START Reading text

If however we were suggesting p w was useful for wider time periods, we 
could test this by using data from a different set of 10 years, such as 
1989-1998. 

Returning to the proposed Markov chain model, to test whether the model 
fitted using 2007-2008 data is appropriate, we would need to use data that 
includes neither 2007 nor 2008. 


Inappropriateness of the Markov chain model 

Markov chains as considered here have the time-homogeneous property, 
meaning that the transition probabilities are constant over time. It is possible 
to develop Markov chains that do not have this property but they have fewer 
interesting mathematical results. Most of the nice results about Markov chains 
require the time homogeneous property, so usually an unqualified reference 
to “Markov chains” means those that have the time-homogeneous property. 
(For similar reasons, it usually also means they have a finite number of states.)

END Reading text
START Data

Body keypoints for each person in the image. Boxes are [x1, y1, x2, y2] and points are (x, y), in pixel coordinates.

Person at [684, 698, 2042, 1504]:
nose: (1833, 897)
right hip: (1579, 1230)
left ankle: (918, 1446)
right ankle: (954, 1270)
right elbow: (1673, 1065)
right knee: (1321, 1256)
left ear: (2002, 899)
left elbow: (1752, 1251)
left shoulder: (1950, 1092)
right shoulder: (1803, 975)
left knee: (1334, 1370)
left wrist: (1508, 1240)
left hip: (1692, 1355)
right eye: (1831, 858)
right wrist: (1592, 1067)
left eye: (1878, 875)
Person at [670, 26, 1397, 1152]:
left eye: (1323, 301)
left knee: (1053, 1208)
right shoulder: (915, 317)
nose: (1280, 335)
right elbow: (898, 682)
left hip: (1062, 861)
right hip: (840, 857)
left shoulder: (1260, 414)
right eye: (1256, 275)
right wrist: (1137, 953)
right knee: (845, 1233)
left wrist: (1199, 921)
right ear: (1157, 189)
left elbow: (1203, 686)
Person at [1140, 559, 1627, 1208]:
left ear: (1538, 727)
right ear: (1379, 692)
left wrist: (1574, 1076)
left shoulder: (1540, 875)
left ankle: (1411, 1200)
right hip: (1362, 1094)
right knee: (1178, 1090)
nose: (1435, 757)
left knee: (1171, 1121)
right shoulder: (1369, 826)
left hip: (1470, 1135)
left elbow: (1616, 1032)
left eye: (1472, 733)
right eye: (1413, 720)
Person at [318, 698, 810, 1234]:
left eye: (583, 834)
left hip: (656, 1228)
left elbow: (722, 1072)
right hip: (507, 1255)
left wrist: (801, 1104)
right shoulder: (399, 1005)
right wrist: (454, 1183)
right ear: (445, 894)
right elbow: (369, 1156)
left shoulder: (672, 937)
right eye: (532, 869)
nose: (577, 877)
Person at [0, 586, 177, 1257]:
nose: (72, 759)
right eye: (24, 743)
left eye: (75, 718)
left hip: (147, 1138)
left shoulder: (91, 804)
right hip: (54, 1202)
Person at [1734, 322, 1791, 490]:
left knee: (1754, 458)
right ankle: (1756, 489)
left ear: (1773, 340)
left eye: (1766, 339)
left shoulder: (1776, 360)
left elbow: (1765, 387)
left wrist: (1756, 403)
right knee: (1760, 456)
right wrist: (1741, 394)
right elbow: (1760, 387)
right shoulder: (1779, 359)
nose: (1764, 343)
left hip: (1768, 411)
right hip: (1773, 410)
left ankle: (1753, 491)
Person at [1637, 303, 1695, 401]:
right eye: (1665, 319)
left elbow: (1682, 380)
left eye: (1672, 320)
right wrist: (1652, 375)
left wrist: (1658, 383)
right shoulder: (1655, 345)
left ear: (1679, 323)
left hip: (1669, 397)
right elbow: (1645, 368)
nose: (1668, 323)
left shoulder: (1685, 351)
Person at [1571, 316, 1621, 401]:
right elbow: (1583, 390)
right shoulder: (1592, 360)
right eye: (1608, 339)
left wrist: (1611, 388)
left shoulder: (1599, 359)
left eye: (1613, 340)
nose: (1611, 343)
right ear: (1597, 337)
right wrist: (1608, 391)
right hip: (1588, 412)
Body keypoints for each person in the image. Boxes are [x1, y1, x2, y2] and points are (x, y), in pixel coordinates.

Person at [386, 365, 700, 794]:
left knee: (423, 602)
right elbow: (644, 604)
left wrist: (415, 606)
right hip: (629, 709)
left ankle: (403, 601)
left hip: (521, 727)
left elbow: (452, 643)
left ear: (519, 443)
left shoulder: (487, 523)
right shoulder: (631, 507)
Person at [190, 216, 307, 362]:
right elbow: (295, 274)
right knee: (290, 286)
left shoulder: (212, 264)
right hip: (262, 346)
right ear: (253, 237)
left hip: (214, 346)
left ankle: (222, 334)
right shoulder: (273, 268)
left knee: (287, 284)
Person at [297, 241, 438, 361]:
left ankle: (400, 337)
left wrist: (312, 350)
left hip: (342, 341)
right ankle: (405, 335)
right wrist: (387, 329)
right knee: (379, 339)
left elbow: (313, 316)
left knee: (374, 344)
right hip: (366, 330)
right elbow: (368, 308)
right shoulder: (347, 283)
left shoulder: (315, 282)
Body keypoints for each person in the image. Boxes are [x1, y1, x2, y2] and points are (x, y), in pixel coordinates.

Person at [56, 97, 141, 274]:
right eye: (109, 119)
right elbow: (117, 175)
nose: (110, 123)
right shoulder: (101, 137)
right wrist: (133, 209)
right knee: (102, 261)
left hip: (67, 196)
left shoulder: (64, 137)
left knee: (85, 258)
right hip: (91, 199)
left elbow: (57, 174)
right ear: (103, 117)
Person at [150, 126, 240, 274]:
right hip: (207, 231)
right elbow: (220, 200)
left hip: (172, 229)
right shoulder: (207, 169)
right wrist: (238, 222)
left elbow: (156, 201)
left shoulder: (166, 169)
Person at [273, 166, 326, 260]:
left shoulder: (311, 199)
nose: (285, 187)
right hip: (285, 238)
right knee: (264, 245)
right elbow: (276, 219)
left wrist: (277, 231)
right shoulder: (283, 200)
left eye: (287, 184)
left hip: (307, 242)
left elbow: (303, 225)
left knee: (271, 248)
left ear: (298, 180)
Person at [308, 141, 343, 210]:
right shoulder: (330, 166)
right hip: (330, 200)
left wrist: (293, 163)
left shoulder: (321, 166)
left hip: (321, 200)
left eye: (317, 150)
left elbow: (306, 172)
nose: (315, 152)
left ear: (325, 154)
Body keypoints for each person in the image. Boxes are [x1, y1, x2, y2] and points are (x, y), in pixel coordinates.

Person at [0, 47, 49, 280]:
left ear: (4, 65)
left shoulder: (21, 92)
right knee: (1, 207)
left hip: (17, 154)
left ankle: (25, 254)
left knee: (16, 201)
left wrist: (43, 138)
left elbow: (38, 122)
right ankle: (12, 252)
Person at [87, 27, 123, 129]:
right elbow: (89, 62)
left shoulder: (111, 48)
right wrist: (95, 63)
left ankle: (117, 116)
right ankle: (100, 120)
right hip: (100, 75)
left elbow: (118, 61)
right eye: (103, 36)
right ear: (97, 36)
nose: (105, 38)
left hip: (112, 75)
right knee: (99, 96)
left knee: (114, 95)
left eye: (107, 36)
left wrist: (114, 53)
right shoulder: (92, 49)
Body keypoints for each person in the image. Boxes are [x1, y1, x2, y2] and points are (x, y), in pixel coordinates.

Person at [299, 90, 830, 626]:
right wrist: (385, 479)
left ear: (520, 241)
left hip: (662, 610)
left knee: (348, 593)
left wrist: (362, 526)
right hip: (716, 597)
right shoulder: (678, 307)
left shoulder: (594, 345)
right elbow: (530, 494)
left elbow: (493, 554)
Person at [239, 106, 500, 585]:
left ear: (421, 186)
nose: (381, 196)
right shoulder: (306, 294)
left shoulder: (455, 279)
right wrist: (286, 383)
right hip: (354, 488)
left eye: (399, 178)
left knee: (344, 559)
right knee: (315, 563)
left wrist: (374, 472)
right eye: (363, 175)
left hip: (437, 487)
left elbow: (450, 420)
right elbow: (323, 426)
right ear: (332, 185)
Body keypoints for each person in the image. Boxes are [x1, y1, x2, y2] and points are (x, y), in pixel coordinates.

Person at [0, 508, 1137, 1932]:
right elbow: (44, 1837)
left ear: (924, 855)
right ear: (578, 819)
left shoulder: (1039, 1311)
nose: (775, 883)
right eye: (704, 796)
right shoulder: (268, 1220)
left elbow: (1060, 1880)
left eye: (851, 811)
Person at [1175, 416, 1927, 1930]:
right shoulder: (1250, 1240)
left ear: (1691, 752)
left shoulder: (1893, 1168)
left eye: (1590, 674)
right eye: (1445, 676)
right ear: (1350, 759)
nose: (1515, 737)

END Data

■ Activities ■
a) Condense the paragraph of the Markov chain excerpt that begins "Markov chains as considered here" into a bulleted list that keeps its main facts.
b) Continue the Markov chain excerpt, starting after its final sentence.

■ Responses in order ■
a)
- The Markov chains discussed here are time-homogeneous, meaning their transition probabilities stay constant over time.
- Chains without this property can be developed, but they yield fewer interesting mathematical results.
- Most of the useful results about Markov chains depend on time homogeneity, so an unqualified reference to "Markov chains" usually means time-homogeneous ones.
- For similar reasons, the term usually also implies a finite number of states.

b)
In their “What went wrong?” section, Boncek and Harden suggest that 
their first attempt at fitting the model failed because the transition probabil- 
ities were not constant, with 2008 being a particularly dry year. They then refit 
the model using 2007-2008 data, giving parameters that more closely match 
the 10 year average and conclude this Markov chain model is appropriate. 
This misses the major reason that the Markov chain model is not appropriate, 
which is that the transition probabilities vary enormously within each year. 

Darwin, being in the tropics, has two seasons, wet and dry. From May to 
October, if it was dry today it will almost certainly be dry tomorrow, because 
almost all days in this range are dry. For 2008 there were 178 dry days in these 
months and in 175 cases they were followed by a dry day. From January to 
March, if it was dry today there is a significant chance it will be wet tomorrow, 
because there are many wet days from January to March. For 2008 there were 
23 dry days in this period and 13 of these were followed by a wet day. 

Another way of viewing this problem is to imagine using the fitted Markov 
chain to run a simulation of wet and dry days for the next 10 years. Within 
each calendar year the simulation would tend to spread the wet days evenly 
across the year, where as in practice the wet days should be clumped in the 
wet season.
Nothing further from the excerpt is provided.